In the United States, this month is devoted to the many contributions of women to history. At left are legendary U.S. suffrage leaders Elizabeth Cady Stanton (seated) and Susan B. Anthony.
For those looking for an account of the struggle by U.S. women for the vote, read Jailed for Freedom by Doris Stevens. Other resources about women's history may be found at the National Women's History Project and the National Women's History Museum; I also like this terrific resource on the history of women in law enforcement.

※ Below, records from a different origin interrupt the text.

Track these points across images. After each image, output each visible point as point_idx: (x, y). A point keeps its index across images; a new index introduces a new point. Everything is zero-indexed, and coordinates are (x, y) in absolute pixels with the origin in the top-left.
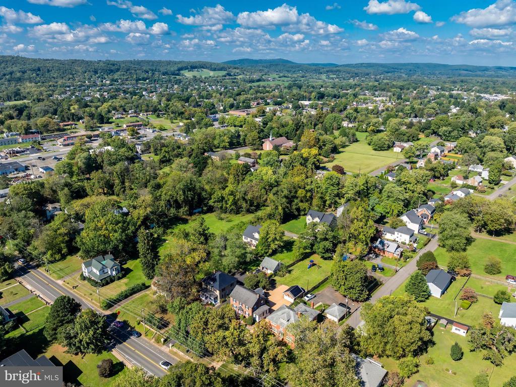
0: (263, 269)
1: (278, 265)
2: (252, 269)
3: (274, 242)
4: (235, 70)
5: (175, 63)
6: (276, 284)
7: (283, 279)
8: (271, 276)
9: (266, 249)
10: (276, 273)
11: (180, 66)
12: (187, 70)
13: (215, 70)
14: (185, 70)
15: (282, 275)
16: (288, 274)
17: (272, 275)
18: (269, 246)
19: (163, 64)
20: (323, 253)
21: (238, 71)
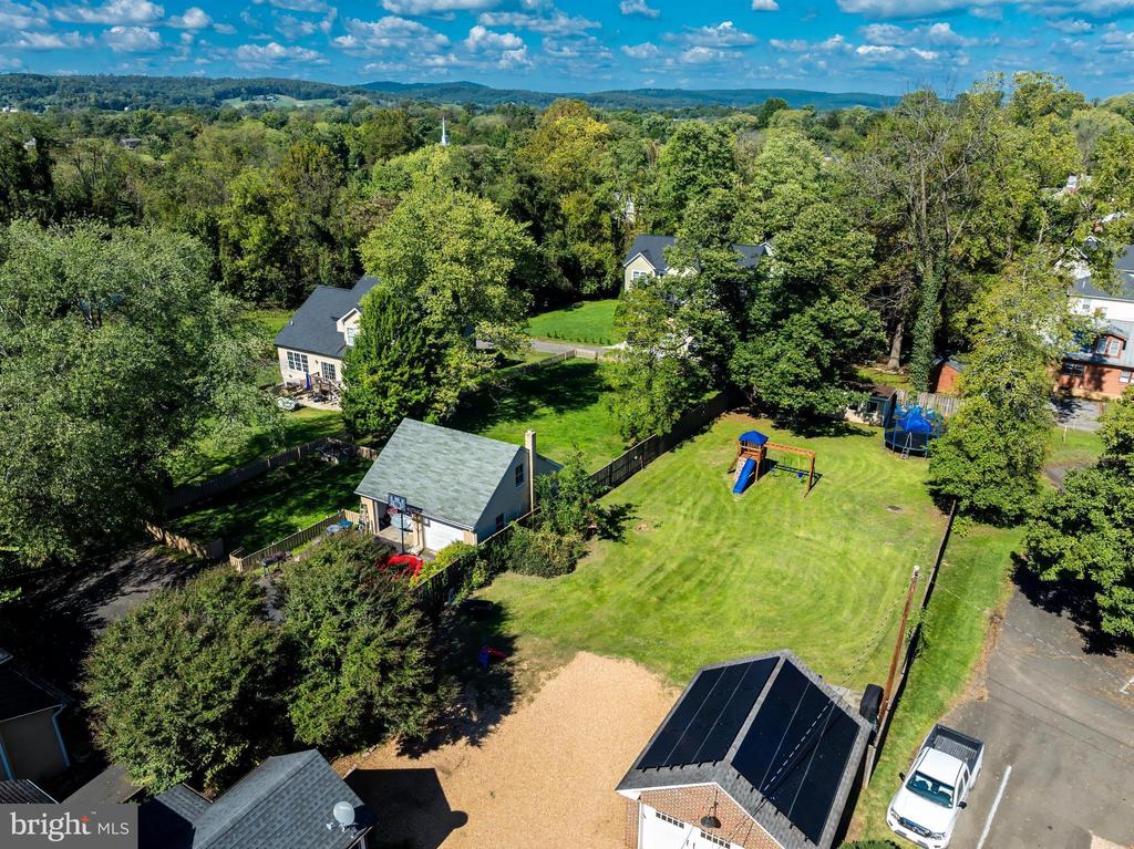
0: (385, 522)
1: (517, 471)
2: (290, 529)
3: (466, 331)
4: (356, 96)
5: (209, 82)
6: (506, 646)
7: (565, 591)
8: (457, 572)
9: (411, 383)
10: (505, 538)
11: (219, 88)
12: (239, 99)
13: (307, 97)
14: (234, 97)
15: (560, 559)
16: (599, 549)
17: (470, 561)
18: (432, 359)
19: (177, 85)
20: (813, 385)
21: (364, 98)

Those who'd like a dash of women's history in their mystery reading might enjoy the following:
- Ellis Peters's The Virgin in the Ice and Sharan Newman's Death Comes as Epiphany show the lives of medieval women in religious orders.
- Glynis Tryon series by Miriam Grace Monfredo, starting with The Seneca Falls Inheritance, which features several suffrage leaders.

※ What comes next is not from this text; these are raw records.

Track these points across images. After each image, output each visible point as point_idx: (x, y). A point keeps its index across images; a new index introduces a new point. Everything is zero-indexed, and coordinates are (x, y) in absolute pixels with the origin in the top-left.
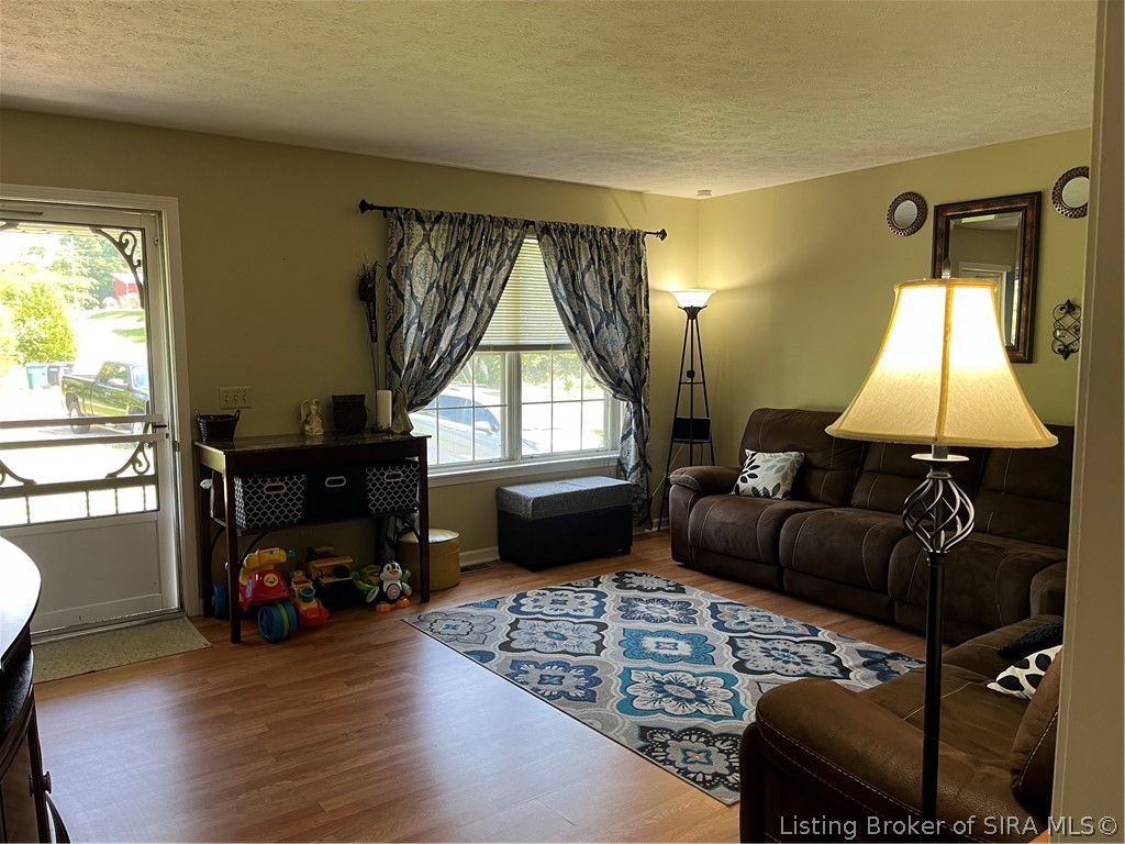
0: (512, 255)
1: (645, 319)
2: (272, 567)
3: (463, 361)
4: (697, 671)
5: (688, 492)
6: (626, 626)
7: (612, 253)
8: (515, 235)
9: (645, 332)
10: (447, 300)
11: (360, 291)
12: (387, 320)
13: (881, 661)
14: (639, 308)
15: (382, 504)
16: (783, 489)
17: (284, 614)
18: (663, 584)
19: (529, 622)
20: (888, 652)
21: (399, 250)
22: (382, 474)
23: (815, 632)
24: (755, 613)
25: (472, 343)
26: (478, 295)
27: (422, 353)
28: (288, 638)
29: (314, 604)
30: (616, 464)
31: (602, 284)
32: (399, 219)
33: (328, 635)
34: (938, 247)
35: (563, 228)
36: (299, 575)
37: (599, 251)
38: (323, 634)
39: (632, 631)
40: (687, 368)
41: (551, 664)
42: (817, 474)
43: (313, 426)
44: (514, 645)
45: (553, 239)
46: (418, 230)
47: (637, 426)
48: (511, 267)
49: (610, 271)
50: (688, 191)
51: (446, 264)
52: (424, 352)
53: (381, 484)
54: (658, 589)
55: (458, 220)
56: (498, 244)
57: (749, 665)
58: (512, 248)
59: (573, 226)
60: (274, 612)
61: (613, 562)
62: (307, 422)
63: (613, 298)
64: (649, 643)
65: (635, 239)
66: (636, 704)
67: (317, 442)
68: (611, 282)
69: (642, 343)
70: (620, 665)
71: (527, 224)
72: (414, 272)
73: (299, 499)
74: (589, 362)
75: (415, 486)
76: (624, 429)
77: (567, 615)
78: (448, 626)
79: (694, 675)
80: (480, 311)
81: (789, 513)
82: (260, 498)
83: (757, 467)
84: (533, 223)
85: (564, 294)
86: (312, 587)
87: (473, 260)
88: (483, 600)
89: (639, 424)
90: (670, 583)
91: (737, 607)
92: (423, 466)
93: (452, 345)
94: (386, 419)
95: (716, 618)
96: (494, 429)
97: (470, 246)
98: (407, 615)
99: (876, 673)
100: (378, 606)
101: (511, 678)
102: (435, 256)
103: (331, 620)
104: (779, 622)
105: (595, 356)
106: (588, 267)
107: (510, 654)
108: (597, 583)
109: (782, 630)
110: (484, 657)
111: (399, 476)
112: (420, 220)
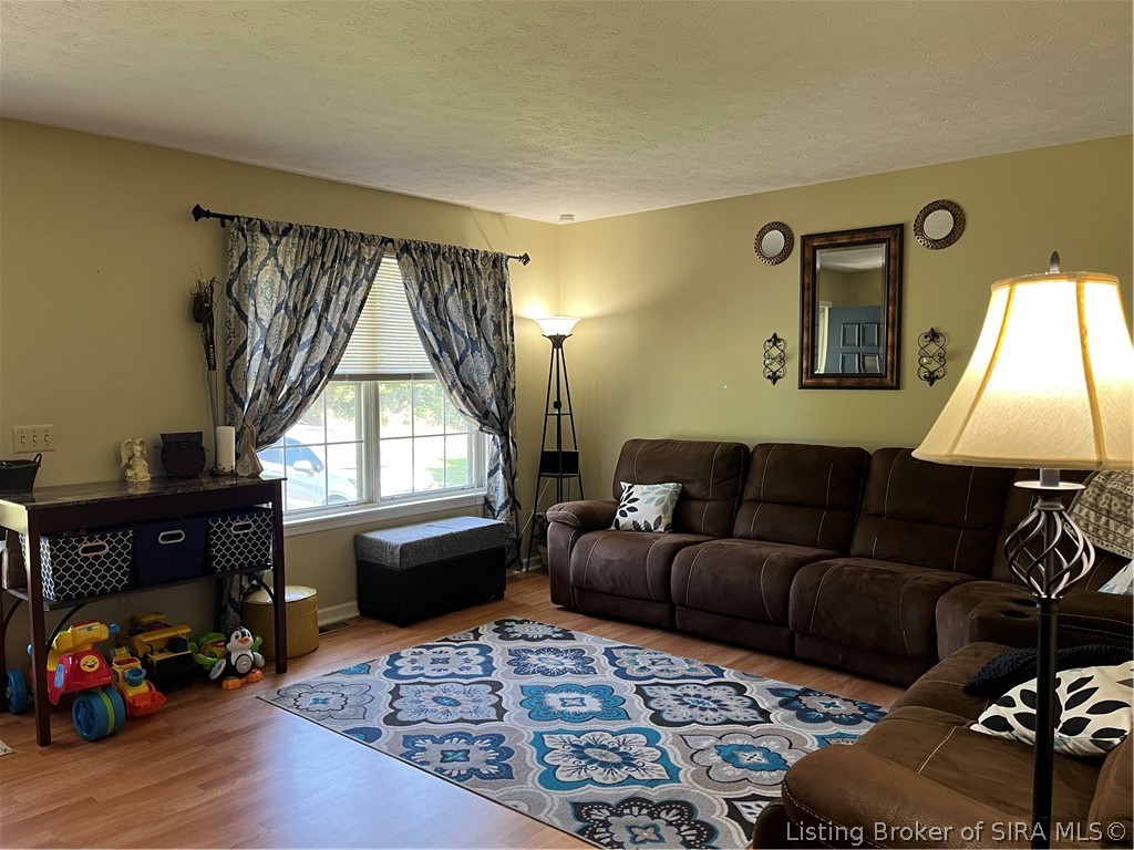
0: (370, 275)
1: (510, 347)
2: (89, 648)
3: (316, 392)
4: (615, 729)
5: (568, 529)
6: (523, 683)
7: (475, 276)
8: (373, 253)
9: (510, 361)
10: (298, 323)
11: (194, 311)
12: (226, 345)
13: (796, 698)
14: (503, 335)
15: (228, 561)
16: (664, 522)
17: (107, 704)
18: (549, 632)
19: (411, 687)
20: (798, 688)
21: (241, 265)
22: (229, 525)
23: (720, 673)
24: (653, 656)
25: (327, 371)
26: (333, 318)
27: (268, 383)
28: (113, 734)
29: (144, 688)
30: (482, 502)
31: (466, 310)
32: (242, 230)
33: (166, 725)
34: (806, 277)
35: (424, 247)
36: (123, 653)
37: (462, 273)
38: (160, 724)
39: (531, 688)
40: (554, 398)
41: (451, 736)
42: (695, 506)
43: (137, 471)
44: (400, 716)
45: (414, 259)
46: (263, 241)
47: (505, 461)
48: (369, 288)
49: (473, 295)
50: (550, 215)
51: (295, 282)
52: (272, 382)
53: (228, 537)
54: (545, 637)
55: (310, 234)
56: (354, 263)
57: (666, 716)
58: (369, 266)
59: (434, 245)
60: (95, 703)
61: (488, 609)
62: (129, 466)
63: (478, 324)
64: (553, 700)
65: (497, 262)
66: (560, 775)
67: (142, 491)
68: (475, 307)
69: (508, 372)
70: (529, 729)
71: (385, 241)
72: (258, 290)
73: (124, 561)
74: (454, 392)
75: (268, 537)
76: (490, 465)
77: (453, 675)
78: (316, 701)
79: (613, 734)
80: (335, 336)
81: (678, 547)
82: (73, 561)
83: (636, 500)
84: (392, 241)
85: (426, 319)
86: (140, 667)
87: (326, 279)
88: (352, 664)
89: (507, 458)
90: (556, 629)
91: (633, 651)
92: (277, 513)
93: (303, 374)
94: (228, 460)
95: (615, 666)
96: (316, 469)
97: (323, 264)
98: (261, 689)
99: (794, 712)
100: (225, 683)
101: (407, 757)
102: (283, 273)
103: (168, 705)
104: (681, 665)
105: (461, 386)
106: (451, 290)
107: (399, 729)
108: (477, 635)
109: (687, 673)
110: (369, 736)
111: (248, 526)
112: (265, 231)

- Nell Bray series by Gillian Linscott, which features a disciple of British suffragists Emmaline and Christabel Pankhurst; the first novel in the series is Sister Beneath the Sheet. One of the best novels in the series is Hanging On the Wire, which deals with recuperating soldiers during World War I. Another mystery with a suffragist main character is Clare Langley-Hawthorne's Consequences of Sin.
- Anne Perry's series with Crimean War nurse Hester Latterly; a novel of particular interest is Slaves of Obsession, where Hester serves in the American Civil War.

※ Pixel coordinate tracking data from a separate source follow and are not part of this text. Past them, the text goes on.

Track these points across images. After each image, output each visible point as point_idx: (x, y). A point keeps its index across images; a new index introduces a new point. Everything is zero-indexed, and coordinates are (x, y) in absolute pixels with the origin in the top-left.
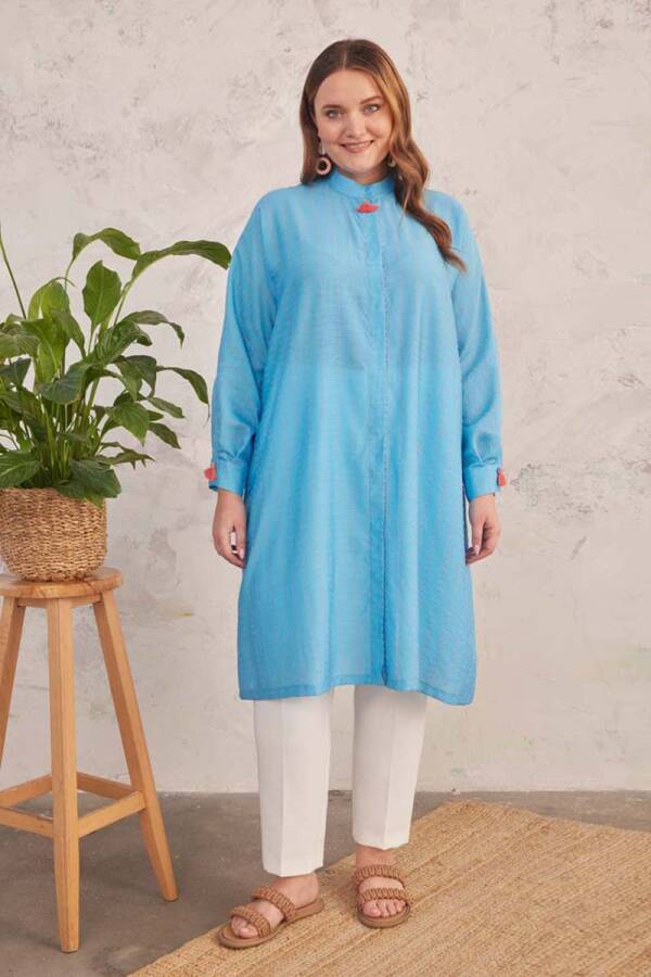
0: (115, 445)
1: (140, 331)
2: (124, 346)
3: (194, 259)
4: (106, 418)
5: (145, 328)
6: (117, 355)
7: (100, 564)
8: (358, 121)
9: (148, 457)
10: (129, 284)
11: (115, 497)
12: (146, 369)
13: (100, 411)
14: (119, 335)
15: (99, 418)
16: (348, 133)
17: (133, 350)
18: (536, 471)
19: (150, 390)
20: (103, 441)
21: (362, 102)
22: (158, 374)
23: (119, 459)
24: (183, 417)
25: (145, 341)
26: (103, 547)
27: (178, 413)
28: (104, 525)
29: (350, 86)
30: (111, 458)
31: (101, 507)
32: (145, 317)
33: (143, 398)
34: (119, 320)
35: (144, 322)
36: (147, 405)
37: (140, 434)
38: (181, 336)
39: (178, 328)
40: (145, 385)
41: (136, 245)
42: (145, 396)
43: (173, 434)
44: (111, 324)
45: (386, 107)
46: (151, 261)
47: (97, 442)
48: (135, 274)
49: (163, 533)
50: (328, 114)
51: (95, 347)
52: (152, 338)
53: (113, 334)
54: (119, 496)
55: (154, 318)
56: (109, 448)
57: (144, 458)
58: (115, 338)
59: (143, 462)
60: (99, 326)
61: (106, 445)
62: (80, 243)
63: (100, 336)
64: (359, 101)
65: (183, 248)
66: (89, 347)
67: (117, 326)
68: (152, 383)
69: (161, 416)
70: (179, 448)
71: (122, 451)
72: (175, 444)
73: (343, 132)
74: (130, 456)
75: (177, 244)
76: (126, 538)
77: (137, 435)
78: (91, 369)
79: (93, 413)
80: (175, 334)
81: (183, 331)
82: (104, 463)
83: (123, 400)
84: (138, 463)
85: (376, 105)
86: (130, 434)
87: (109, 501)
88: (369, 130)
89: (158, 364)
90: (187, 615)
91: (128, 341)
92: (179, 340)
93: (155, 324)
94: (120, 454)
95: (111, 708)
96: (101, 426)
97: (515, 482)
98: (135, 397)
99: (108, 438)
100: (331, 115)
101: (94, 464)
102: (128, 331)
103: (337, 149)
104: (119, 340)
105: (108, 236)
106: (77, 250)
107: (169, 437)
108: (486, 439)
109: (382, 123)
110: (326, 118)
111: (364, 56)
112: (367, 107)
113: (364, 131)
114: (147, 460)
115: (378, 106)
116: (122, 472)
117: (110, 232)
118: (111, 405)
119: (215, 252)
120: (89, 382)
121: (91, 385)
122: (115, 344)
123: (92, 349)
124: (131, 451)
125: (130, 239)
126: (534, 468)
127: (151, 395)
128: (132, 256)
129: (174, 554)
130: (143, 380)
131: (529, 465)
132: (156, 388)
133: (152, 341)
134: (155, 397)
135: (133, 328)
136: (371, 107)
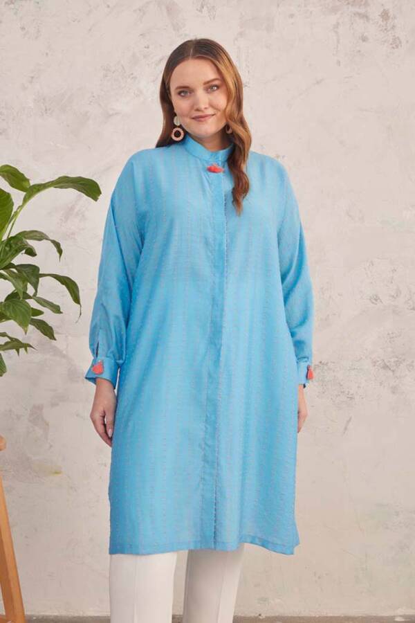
0: (3, 334)
1: (27, 244)
2: (14, 256)
3: (72, 193)
5: (31, 243)
6: (7, 263)
8: (203, 98)
9: (31, 346)
10: (21, 207)
11: (1, 376)
12: (31, 274)
14: (11, 247)
16: (195, 107)
17: (21, 259)
18: (325, 367)
19: (34, 291)
21: (205, 83)
22: (40, 279)
23: (7, 346)
24: (61, 313)
25: (31, 252)
27: (57, 309)
29: (197, 72)
32: (31, 235)
33: (30, 297)
34: (13, 234)
35: (30, 238)
36: (33, 304)
37: (23, 324)
38: (60, 251)
39: (57, 245)
40: (30, 286)
41: (27, 180)
42: (31, 295)
43: (51, 328)
44: (4, 238)
45: (224, 88)
46: (39, 191)
48: (25, 200)
49: (40, 408)
50: (179, 93)
52: (37, 251)
53: (6, 245)
55: (40, 236)
57: (26, 346)
58: (7, 249)
59: (26, 350)
64: (203, 82)
65: (64, 182)
67: (10, 239)
68: (35, 286)
69: (40, 313)
70: (55, 339)
71: (9, 340)
72: (52, 337)
73: (192, 107)
74: (16, 345)
75: (59, 178)
76: (10, 411)
77: (21, 324)
80: (55, 249)
81: (62, 247)
83: (12, 297)
84: (22, 350)
85: (216, 86)
86: (16, 323)
88: (211, 106)
89: (40, 272)
90: (56, 473)
91: (17, 251)
92: (58, 255)
93: (40, 240)
94: (7, 343)
98: (21, 295)
100: (182, 94)
102: (17, 244)
103: (188, 120)
104: (10, 250)
105: (6, 172)
107: (47, 330)
109: (220, 99)
110: (179, 97)
111: (206, 50)
112: (209, 87)
113: (207, 106)
114: (28, 348)
115: (218, 87)
116: (8, 356)
117: (8, 168)
118: (2, 300)
119: (90, 188)
122: (7, 254)
124: (16, 340)
125: (23, 175)
126: (323, 364)
127: (35, 295)
128: (23, 189)
129: (48, 425)
130: (29, 284)
131: (321, 362)
132: (38, 290)
133: (37, 253)
134: (37, 296)
135: (22, 243)
136: (211, 87)
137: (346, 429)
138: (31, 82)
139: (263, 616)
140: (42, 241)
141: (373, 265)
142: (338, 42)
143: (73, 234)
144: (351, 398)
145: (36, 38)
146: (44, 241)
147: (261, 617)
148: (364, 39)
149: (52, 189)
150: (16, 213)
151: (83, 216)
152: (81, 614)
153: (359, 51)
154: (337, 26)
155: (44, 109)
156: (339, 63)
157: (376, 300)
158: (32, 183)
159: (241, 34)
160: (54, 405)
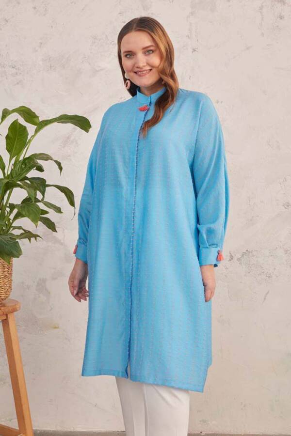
0: (20, 228)
1: (38, 163)
2: (28, 171)
3: (70, 126)
4: (15, 211)
5: (40, 162)
6: (23, 176)
7: (7, 297)
8: (142, 60)
9: (39, 236)
10: (33, 136)
11: (18, 257)
12: (41, 185)
13: (12, 207)
14: (26, 165)
15: (11, 212)
17: (33, 174)
18: (250, 254)
19: (42, 197)
20: (13, 225)
22: (47, 188)
23: (21, 236)
24: (62, 213)
25: (40, 169)
26: (10, 287)
27: (58, 210)
28: (11, 274)
30: (17, 235)
31: (10, 263)
32: (41, 156)
33: (39, 201)
34: (27, 156)
35: (40, 159)
36: (41, 206)
37: (35, 220)
38: (61, 169)
39: (59, 164)
41: (37, 117)
42: (40, 200)
43: (53, 223)
44: (21, 158)
45: (157, 52)
46: (46, 125)
47: (9, 226)
48: (37, 131)
49: (44, 281)
50: (126, 56)
51: (12, 170)
52: (44, 168)
53: (22, 164)
54: (21, 256)
55: (46, 157)
56: (16, 230)
57: (36, 236)
58: (23, 166)
59: (36, 239)
60: (14, 159)
61: (15, 228)
62: (6, 113)
63: (15, 165)
65: (64, 119)
66: (8, 171)
67: (25, 159)
68: (43, 193)
69: (47, 212)
70: (56, 232)
71: (23, 232)
72: (54, 230)
73: (134, 66)
74: (28, 235)
75: (61, 116)
76: (23, 283)
77: (33, 221)
78: (8, 182)
79: (8, 209)
80: (57, 167)
81: (62, 165)
82: (13, 238)
83: (26, 201)
84: (33, 239)
85: (151, 50)
86: (30, 220)
87: (14, 260)
88: (148, 64)
89: (47, 183)
90: (56, 328)
91: (30, 168)
92: (59, 171)
93: (47, 160)
94: (22, 234)
95: (9, 380)
96: (12, 217)
97: (239, 259)
98: (33, 200)
99: (16, 224)
100: (128, 56)
101: (7, 238)
102: (30, 163)
103: (132, 74)
104: (25, 167)
105: (21, 111)
106: (4, 117)
107: (51, 225)
108: (210, 232)
110: (126, 58)
111: (146, 25)
112: (147, 51)
113: (145, 64)
114: (38, 238)
115: (153, 51)
116: (23, 243)
117: (24, 108)
118: (20, 203)
119: (83, 123)
120: (7, 190)
121: (8, 192)
122: (23, 169)
123: (9, 172)
124: (29, 232)
125: (34, 113)
126: (249, 252)
127: (43, 199)
128: (34, 124)
129: (49, 293)
130: (38, 191)
131: (247, 251)
132: (45, 196)
133: (44, 169)
134: (45, 200)
135: (34, 162)
136: (149, 51)
137: (265, 299)
138: (40, 47)
139: (204, 433)
140: (48, 161)
141: (286, 180)
142: (262, 19)
143: (69, 156)
144: (269, 277)
145: (44, 15)
146: (50, 160)
147: (202, 434)
148: (281, 18)
149: (56, 124)
150: (30, 141)
151: (77, 143)
152: (72, 429)
153: (278, 26)
154: (261, 8)
155: (50, 66)
156: (263, 34)
157: (288, 206)
158: (41, 119)
159: (192, 13)
160: (54, 279)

- My chapter in Amelia Peabody's Egypt: A Compendium (ed. Elizabeth Peters and Kristen Whitbread) covers the women's history aspects in Peters's popular series featuring intrepid Victorian archaeologist Amelia Peabody Emerson (partially based on real-life Egyptologist and bestselling author Amelia B. Edwards).
- Mysteries that involve American women writers include Houses of Stone (under Peters's Barbara Michaels pseudonym); and Joanne Dobson's Quieter than Sleep (involving Emily Dickinson), The Northbury Papers (based on successful writer E. D. E. N. Southworth), and Cold and Pure and Very Dead (based on Peyton Place's Grace Metalious).